__Task__. Below are the records; locate each line with the word "south" and copy it.

[Saved data entries]

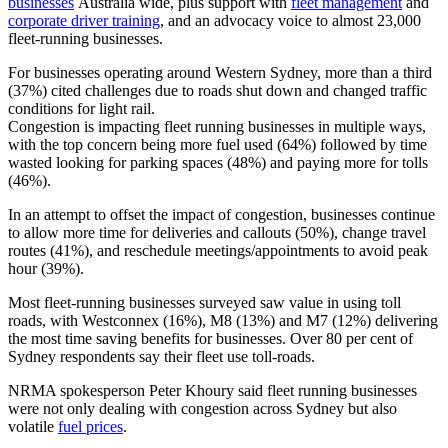
businesses
Australia wide, plus support with
fleet management
and
corporate driver training
, and an advocacy voice to almost 23,000
fleet-running businesses.
For businesses operating around Western Sydney, more than a third
(37%) cited challenges due to roads shut down and changed traffic
conditions for light rail.
Congestion is impacting fleet running businesses in multiple ways,
with the top concern being more fuel used (64%) followed by time
wasted looking for parking spaces (48%) and paying more for tolls
(46%).
In an attempt to offset the impact of congestion, businesses continue
to allow more time for deliveries and callouts (50%), change travel
routes (41%), and reschedule meetings/appointments to avoid peak
hour (39%).
Most fleet-running businesses surveyed saw value in using toll
roads, with Westconnex (16%), M8 (13%) and M7 (12%) delivering
the most time saving benefits for businesses. Over 80 per cent of
Sydney respondents say their fleet use toll-roads.
NRMA spokesperson Peter Khoury said fleet running businesses
were not only dealing with congestion across Sydney but also
volatile
fuel prices
.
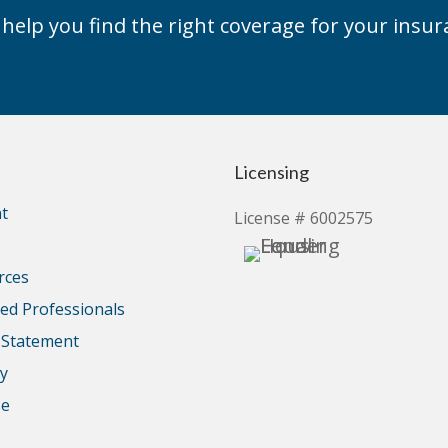
elp you find the right coverage for your insur
Licensing
t
License # 6002575
rces
d Professionals
y Statement
cy
se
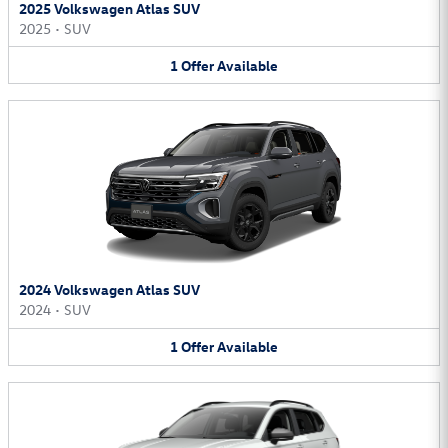
2025 Volkswagen Atlas SUV
2025
•
SUV
1
Offer
Available
2024 Volkswagen Atlas SUV
2024
•
SUV
1
Offer
Available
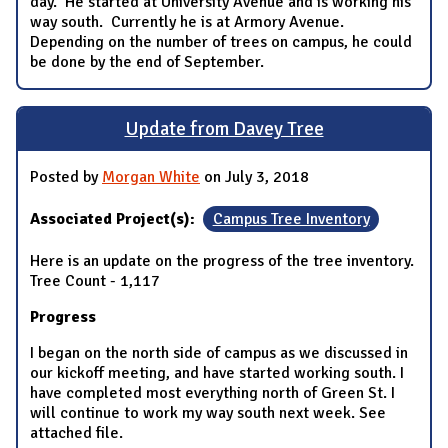
day. He started at University Avenue and is working his
way south. Currently he is at Armory Avenue.
Depending on the number of trees on campus, he could
be done by the end of September.
Update from Davey Tree
Posted by
Morgan White
on July 3, 2018
Associated Project(s):
Campus Tree Inventory
Here is an update on the progress of the tree inventory.
Tree Count - 1,117
Progress
I began on the north side of campus as we discussed in
our kickoff meeting, and have started working south. I
have completed most everything north of Green St. I
will continue to work my way south next week. See
attached file.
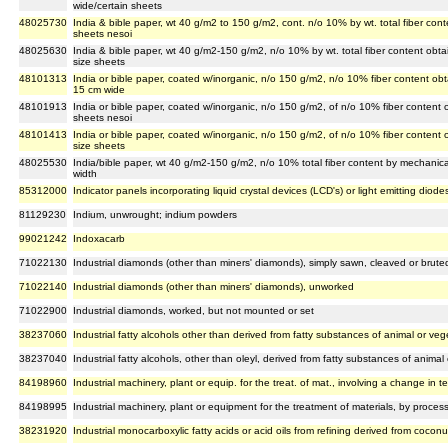
wide/certain sheets
48025730
India & bible paper, wt 40 g/m2 to 150 g/m2, cont. n/o 10% by wt. total fiber con
sheets nesoi
48025630
India & bible paper, wt 40 g/m2-150 g/m2, n/o 10% by wt. total fiber content obta
size sheets
48101313
India or bible paper, coated w/inorganic, n/o 150 g/m2, n/o 10% fiber content ob
15 cm wide
48101913
India or bible paper, coated w/inorganic, n/o 150 g/m2, of n/o 10% fiber content
sheets nesoi
48101413
India or bible paper, coated w/inorganic, n/o 150 g/m2, of n/o 10% fiber content
size sheets
48025530
India/bible paper, wt 40 g/m2-150 g/m2, n/o 10% total fiber content by mechanica
width
85312000
Indicator panels incorporating liquid crystal devices (LCD's) or light emitting diode
81129230
Indium, unwrought; indium powders
99021242
Indoxacarb
71022130
Industrial diamonds (other than miners' diamonds), simply sawn, cleaved or brute
71022140
Industrial diamonds (other than miners' diamonds), unworked
71022900
Industrial diamonds, worked, but not mounted or set
38237060
Industrial fatty alcohols other than derived from fatty substances of animal or veg
38237040
Industrial fatty alcohols, other than oleyl, derived from fatty substances of animal
84198960
Industrial machinery, plant or equip. for the treat. of mat., involving a change in t
84198995
Industrial machinery, plant or equipment for the treatment of materials, by proces
38231920
Industrial monocarboxylic fatty acids or acid oils from refining derived from coconu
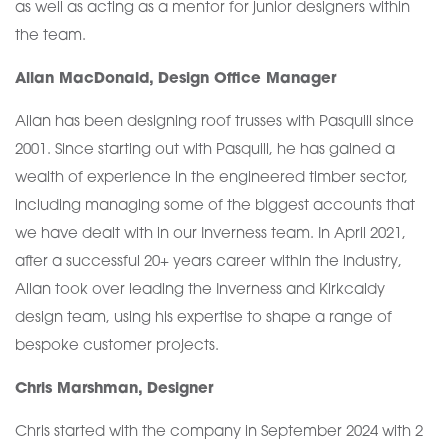
as well as acting as a mentor for junior designers within
the team.
Allan MacDonald, Design Office Manager
Allan has been designing roof trusses with Pasquill since
2001. Since starting out with Pasquill, he has gained a
wealth of experience in the engineered timber sector,
including managing some of the biggest accounts that
we have dealt with in our Inverness team. In April 2021,
after a successful 20+ years career within the industry,
Allan took over leading the Inverness and Kirkcaldy
design team, using his expertise to shape a range of
bespoke customer projects.
Chris Marshman, Designer
Chris started with the company in September 2024 with 2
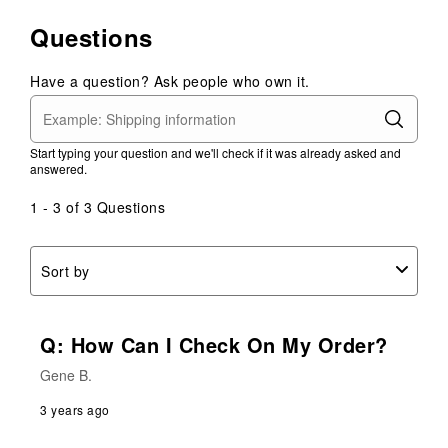
Questions
Have a question? Ask people who own it.
Start typing your question and we'll check if it was already asked and
answered.
1 - 3 of 3 Questions
Sort by
Q: How Can I Check On My Order?
Gene B.
3 years ago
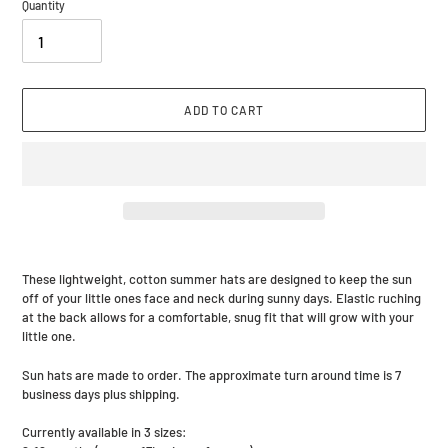
Quantity
ADD TO CART
Adding
product
These lightweight, cotton summer hats are designed to keep the sun
to
off of your little ones face and neck during sunny days. Elastic ruching
your
at the back allows for a comfortable, snug fit that will grow with your
cart
little one.
Sun hats are made to order. The approximate turn around time is 7
business days plus shipping.
Currently available in 3 sizes:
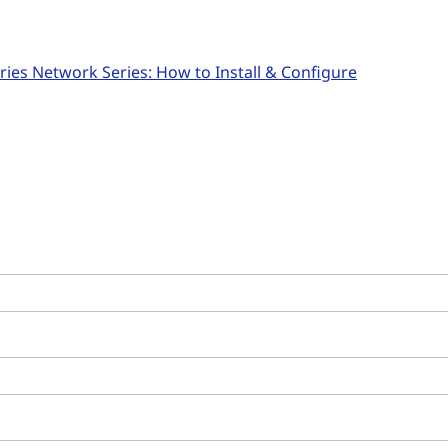
ies Network Series: How to Install & Configure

__Solution to the problem__.
way south. Currently he is at Armory Avenue.
our kickoff meeting, and have started working south. I
will continue to work my way south next week. See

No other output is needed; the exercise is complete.